● **WHAT THE TASK ASKS**
Reproduce word for word the lines in the entries below, starting at the line that contains "SSR context is" and ending at the line that contains "#### Inherited from", with both of those lines included.

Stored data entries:

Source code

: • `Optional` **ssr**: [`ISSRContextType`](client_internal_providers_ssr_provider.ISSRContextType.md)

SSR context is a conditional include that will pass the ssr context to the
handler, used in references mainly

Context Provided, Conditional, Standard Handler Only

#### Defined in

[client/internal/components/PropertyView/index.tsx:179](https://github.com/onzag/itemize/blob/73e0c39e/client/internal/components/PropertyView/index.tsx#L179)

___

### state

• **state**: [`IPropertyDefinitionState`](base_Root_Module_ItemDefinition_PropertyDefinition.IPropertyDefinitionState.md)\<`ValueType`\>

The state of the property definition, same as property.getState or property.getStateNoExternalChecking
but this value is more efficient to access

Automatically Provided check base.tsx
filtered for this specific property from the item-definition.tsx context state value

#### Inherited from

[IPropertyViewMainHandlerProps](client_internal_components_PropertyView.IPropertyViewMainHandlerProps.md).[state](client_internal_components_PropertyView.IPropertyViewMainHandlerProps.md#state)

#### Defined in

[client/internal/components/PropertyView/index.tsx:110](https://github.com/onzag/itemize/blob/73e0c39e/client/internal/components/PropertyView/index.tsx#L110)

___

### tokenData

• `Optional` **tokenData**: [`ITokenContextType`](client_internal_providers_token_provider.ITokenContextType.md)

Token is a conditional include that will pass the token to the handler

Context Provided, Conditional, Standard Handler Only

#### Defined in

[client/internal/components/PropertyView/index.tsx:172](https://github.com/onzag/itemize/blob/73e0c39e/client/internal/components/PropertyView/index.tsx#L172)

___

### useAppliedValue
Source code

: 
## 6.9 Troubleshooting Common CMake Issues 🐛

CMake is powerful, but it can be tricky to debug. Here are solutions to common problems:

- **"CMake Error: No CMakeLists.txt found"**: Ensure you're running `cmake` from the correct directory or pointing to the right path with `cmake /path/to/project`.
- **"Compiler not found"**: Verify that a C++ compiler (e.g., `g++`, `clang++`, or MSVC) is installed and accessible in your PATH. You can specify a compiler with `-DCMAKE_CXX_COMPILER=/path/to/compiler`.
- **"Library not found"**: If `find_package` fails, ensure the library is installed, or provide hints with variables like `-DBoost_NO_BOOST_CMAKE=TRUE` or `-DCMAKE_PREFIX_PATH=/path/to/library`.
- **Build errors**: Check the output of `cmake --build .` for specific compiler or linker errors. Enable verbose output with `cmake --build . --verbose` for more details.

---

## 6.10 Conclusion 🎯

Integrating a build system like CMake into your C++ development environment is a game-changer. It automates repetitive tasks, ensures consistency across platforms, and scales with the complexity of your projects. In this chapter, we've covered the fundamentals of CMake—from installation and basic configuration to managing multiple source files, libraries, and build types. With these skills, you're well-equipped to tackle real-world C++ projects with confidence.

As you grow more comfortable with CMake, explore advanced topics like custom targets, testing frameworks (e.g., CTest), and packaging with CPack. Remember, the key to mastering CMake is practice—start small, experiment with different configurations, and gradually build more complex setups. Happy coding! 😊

● **RESPONSE TO THE TASK**
SSR context is a conditional include that will pass the ssr context to the
handler, used in references mainly

Context Provided, Conditional, Standard Handler Only

#### Defined in

[client/internal/components/PropertyView/index.tsx:179](https://github.com/onzag/itemize/blob/73e0c39e/client/internal/components/PropertyView/index.tsx#L179)

___

### state

• **state**: [`IPropertyDefinitionState`](base_Root_Module_ItemDefinition_PropertyDefinition.IPropertyDefinitionState.md)\<`ValueType`\>

The state of the property definition, same as property.getState or property.getStateNoExternalChecking
but this value is more efficient to access

Automatically Provided check base.tsx
filtered for this specific property from the item-definition.tsx context state value

#### Inherited from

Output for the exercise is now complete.